Records to use -
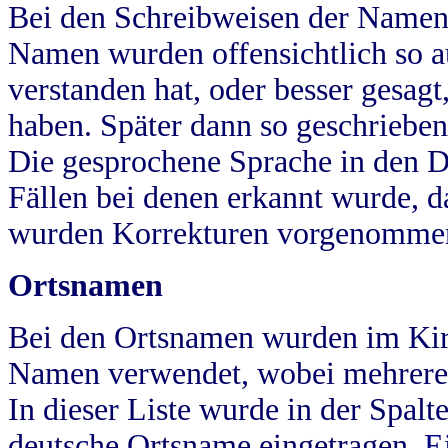
Bei den Schreibweisen der Namen
Namen wurden offensichtlich so a
verstanden hat, oder besser gesag
haben. Später dann so geschrieben
Die gesprochene Sprache in den Dö
Fällen bei denen erkannt wurde, da
wurden Korrekturen vorgenomme
Ortsnamen
Bei den Ortsnamen wurden im Kir
Namen verwendet, wobei mehrere
In dieser Liste wurde in der Spalt
deutsche Ortsname eingetragen.
E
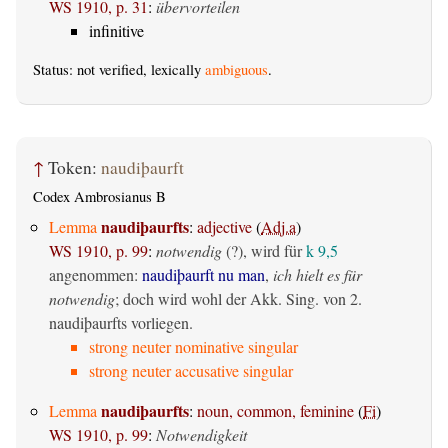
WS 1910, p. 31
:
übervorteilen
infinitive
Status: not verified, lexically
ambiguous
.
↑
Token:
naudiþaurft
Codex Ambrosianus B
naudiþaurfts
Lemma
:
adjective
(
Adj.a
)
WS 1910, p. 99
:
notwendig
(?), wird für
k 9,5
angenommen:
naudiþaurft nu man
,
ich hielt es für
notwendig
; doch wird wohl der Akk. Sing. von 2.
naudiþaurfts vorliegen.
strong neuter nominative singular
strong neuter accusative singular
naudiþaurfts
Lemma
:
noun, common, feminine
(
Fi
)
WS 1910, p. 99
:
Notwendigkeit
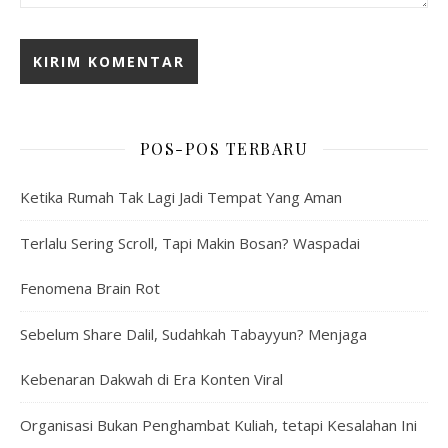
POS-POS TERBARU
Ketika Rumah Tak Lagi Jadi Tempat Yang Aman
Terlalu Sering Scroll, Tapi Makin Bosan? Waspadai
Fenomena Brain Rot
Sebelum Share Dalil, Sudahkah Tabayyun? Menjaga
Kebenaran Dakwah di Era Konten Viral
Organisasi Bukan Penghambat Kuliah, tetapi Kesalahan Ini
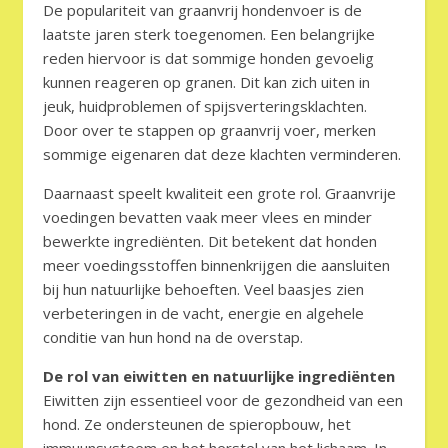
De populariteit van graanvrij hondenvoer is de
laatste jaren sterk toegenomen. Een belangrijke
reden hiervoor is dat sommige honden gevoelig
kunnen reageren op granen. Dit kan zich uiten in
jeuk, huidproblemen of spijsverteringsklachten.
Door over te stappen op graanvrij voer, merken
sommige eigenaren dat deze klachten verminderen.
Daarnaast speelt kwaliteit een grote rol. Graanvrije
voedingen bevatten vaak meer vlees en minder
bewerkte ingrediënten. Dit betekent dat honden
meer voedingsstoffen binnenkrijgen die aansluiten
bij hun natuurlijke behoeften. Veel baasjes zien
verbeteringen in de vacht, energie en algehele
conditie van hun hond na de overstap.
De rol van eiwitten en natuurlijke ingrediënten
Eiwitten zijn essentieel voor de gezondheid van een
hond. Ze ondersteunen de spieropbouw, het
immuunsysteem en het herstel van het lichaam. In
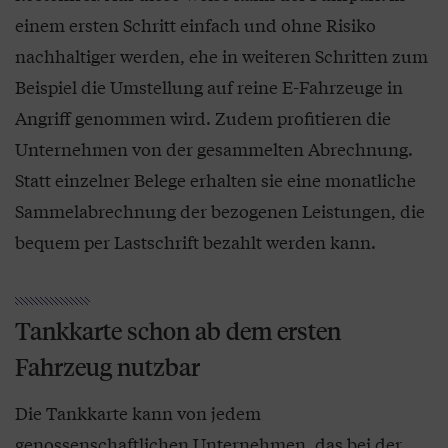
einem ersten Schritt einfach und ohne Risiko
nachhaltiger werden, ehe in weiteren Schritten zum
Beispiel die Umstellung auf reine E-Fahrzeuge in
Angriff genommen wird. Zudem profitieren die
Unternehmen von der gesammelten Abrechnung.
Statt einzelner Belege erhalten sie eine monatliche
Sammelabrechnung der bezogenen Leistungen, die
bequem per Lastschrift bezahlt werden kann.
Tankkarte schon ab dem ersten
Fahrzeug nutzbar
Die Tankkarte kann von jedem
genossenschaftlichen Unternehmen, das bei der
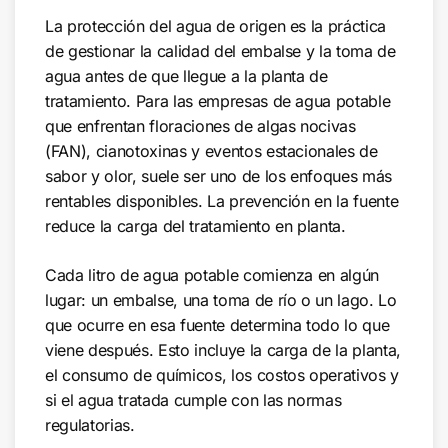
La protección del agua de origen es la práctica
de gestionar la calidad del embalse y la toma de
agua antes de que llegue a la planta de
tratamiento. Para las empresas de agua potable
que enfrentan floraciones de algas nocivas
(FAN), cianotoxinas y eventos estacionales de
sabor y olor, suele ser uno de los enfoques más
rentables disponibles. La prevención en la fuente
reduce la carga del tratamiento en planta.
Cada litro de agua potable comienza en algún
lugar: un embalse, una toma de río o un lago. Lo
que ocurre en esa fuente determina todo lo que
viene después. Esto incluye la carga de la planta,
el consumo de químicos, los costos operativos y
si el agua tratada cumple con las normas
regulatorias.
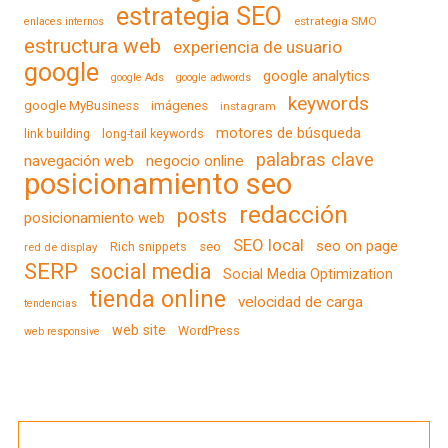
estrategia SEO
estrategia SMO
enlaces internos
estructura web
experiencia de usuario
google
google analytics
google Ads
google adwords
keywords
google MyBusiness
imágenes
instagram
motores de búsqueda
link building
long-tail keywords
palabras clave
navegación web
negocio online
posicionamiento seo
redacción
posts
posicionamiento web
SEO local
seo on page
Rich snippets
seo
red de display
SERP
social media
Social Media Optimization
tienda online
velocidad de carga
tendencias
web site
WordPress
web responsive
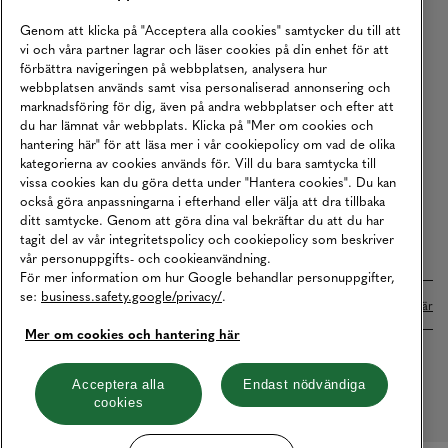
Köpvillkor
Genom att klicka på "Acceptera alla cookies" samtycker du till att
vi och våra partner lagrar och läser cookies på din enhet för att
Karriär
förbättra navigeringen på webbplatsen, analysera hur
webbplatsen används samt visa personaliserad annonsering och
Vårt Ansvar
marknadsföring för dig, även på andra webbplatser och efter att
Våra Tjänster
du har lämnat vår webbplats. Klicka på "Mer om cookies och
hantering här" för att läsa mer i vår cookiepolicy om vad de olika
Press
kategorierna av cookies används för. Vill du bara samtycka till
vissa cookies kan du göra detta under "Hantera cookies". Du kan
Studentrabatt
också göra anpassningarna i efterhand eller välja att dra tillbaka
B2B
ditt samtycke. Genom att göra dina val bekräftar du att du har
tagit del av vår integritetspolicy och cookiepolicy som beskriver
Tillgänglighetsredogörelse
vår personuppgifts- och cookieanvändning.
För mer information om hur Google behandlar personuppgifter,
se:
business.safety.google/privacy/
.
Betalningar online sköts i samarbete med Klarna. Läs mer
här
Mer om cookies och hantering här
Cookies
Dataskydd
Integritetspolicy
Acceptera alla
Endast nödvändiga
cookies
Hantera cookies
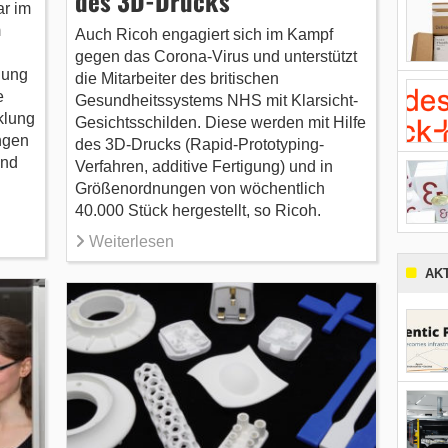
des 3D-Drucks
ar im
m
Auch Ricoh engagiert sich im Kampf
gegen das Corona-Virus und unterstützt
lung
die Mitarbeiter des britischen
e
Gesundheitssystems NHS mit Klarsicht-
klung
Gesichtsschilden. Diese werden mit Hilfe
ngen
des 3D-Drucks (Rapid-Prototyping-
und
Verfahren, additive Fertigung) und in
Größenordnungen von wöchentlich
40.000 Stück hergestellt, so Ricoh.
Weiterlesen
AK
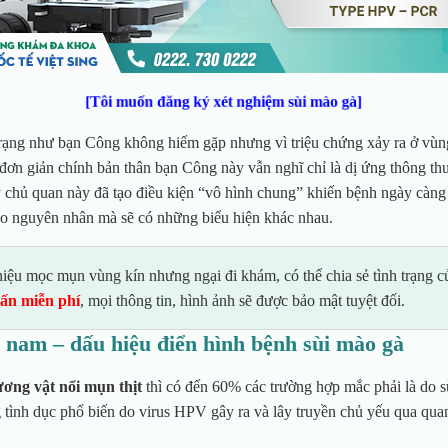
[Tôi muốn đăng ký xét nghiệm sùi mào gà]
 trạng như bạn Công không hiếm gặp nhưng vì triệu chứng xảy ra ở vùn
đơn giản chính bản thân bạn Công này vẫn nghĩ chỉ là dị ứng thông th
ý chủ quan này đã tạo điều kiện “vô hình chung” khiến bệnh ngày càng
ào nguyên nhân mà sẽ có những biểu hiện khác nhau.
iệu mọc mụn vùng kín nhưng ngại đi khám, có thể chia sẻ tình trạng 
vấn miễn phí
, mọi thông tin, hình ảnh sẽ được bảo mật tuyệt đối.
 nam – dấu hiệu điển hình bệnh sùi mào gà
ơng vật nổi mụn thịt
thì có đến 60% các trường hợp mắc phải là do s
 tình dục phổ biến do virus HPV gây ra và lây truyền chủ yếu qua qua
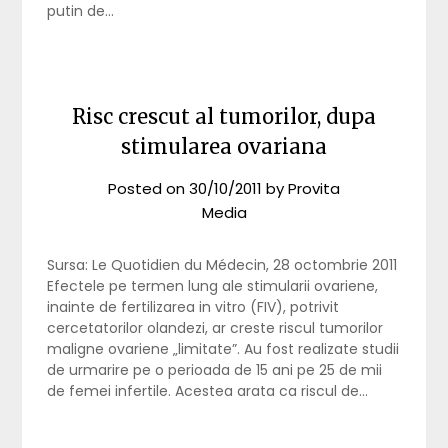
putin de…
Risc crescut al tumorilor, dupa
stimularea ovariana
Posted on
30/10/2011
by
Provita
Media
Sursa: Le Quotidien du Médecin, 28 octombrie 2011
Efectele pe termen lung ale stimularii ovariene,
inainte de fertilizarea in vitro (FIV), potrivit
cercetatorilor olandezi, ar creste riscul tumorilor
maligne ovariene „limitate”. Au fost realizate studii
de urmarire pe o perioada de 15 ani pe 25 de mii
de femei infertile. Acestea arata ca riscul de…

Problem details -
Return the lines exactly as they stand, from the start of the entries through the line holding "jeuk, huidproblemen of"; omit the pictures.

Result of this task -
Bei den Schreibweisen der Namen
Namen wurden offensichtlich so a
verstanden hat, oder besser gesag
haben. Später dann so geschrieben
Die gesprochene Sprache in den Dö
Fällen bei denen erkannt wurde, da
wurden Korrekturen vorgenomme
Ortsnamen
Bei den Ortsnamen wurden im Kir
Namen verwendet, wobei mehrere
In dieser Liste wurde in der Spalt
deutsche Ortsname eingetragen.
E
WS 1910, p. 31
:
übervorteilen
infinitive
Status: not verified, lexically
ambiguous
.
↑
Token:
naudiþaurft
Codex Ambrosianus B
naudiþaurfts
Lemma
:
adjective
(
Adj.a
)
WS 1910, p. 99
:
notwendig
(?), wird für
k 9,5
angenommen:
naudiþaurft nu man
,
ich hielt es für
notwendig
; doch wird wohl der Akk. Sing. von 2.
naudiþaurfts vorliegen.
strong neuter nominative singular
strong neuter accusative singular
naudiþaurfts
Lemma
:
noun, common, feminine
(
Fi
)
WS 1910, p. 99
:
Notwendigkeit
POS-POS TERBARU
Ketika Rumah Tak Lagi Jadi Tempat Yang Aman
Terlalu Sering Scroll, Tapi Makin Bosan? Waspadai
Fenomena Brain Rot
Sebelum Share Dalil, Sudahkah Tabayyun? Menjaga
Kebenaran Dakwah di Era Konten Viral
Organisasi Bukan Penghambat Kuliah, tetapi Kesalahan Ini
De populariteit van graanvrij hondenvoer is de
laatste jaren sterk toegenomen. Een belangrijke
reden hiervoor is dat sommige honden gevoelig
kunnen reageren op granen. Dit kan zich uiten in
jeuk, huidproblemen of spijsverteringsklachten.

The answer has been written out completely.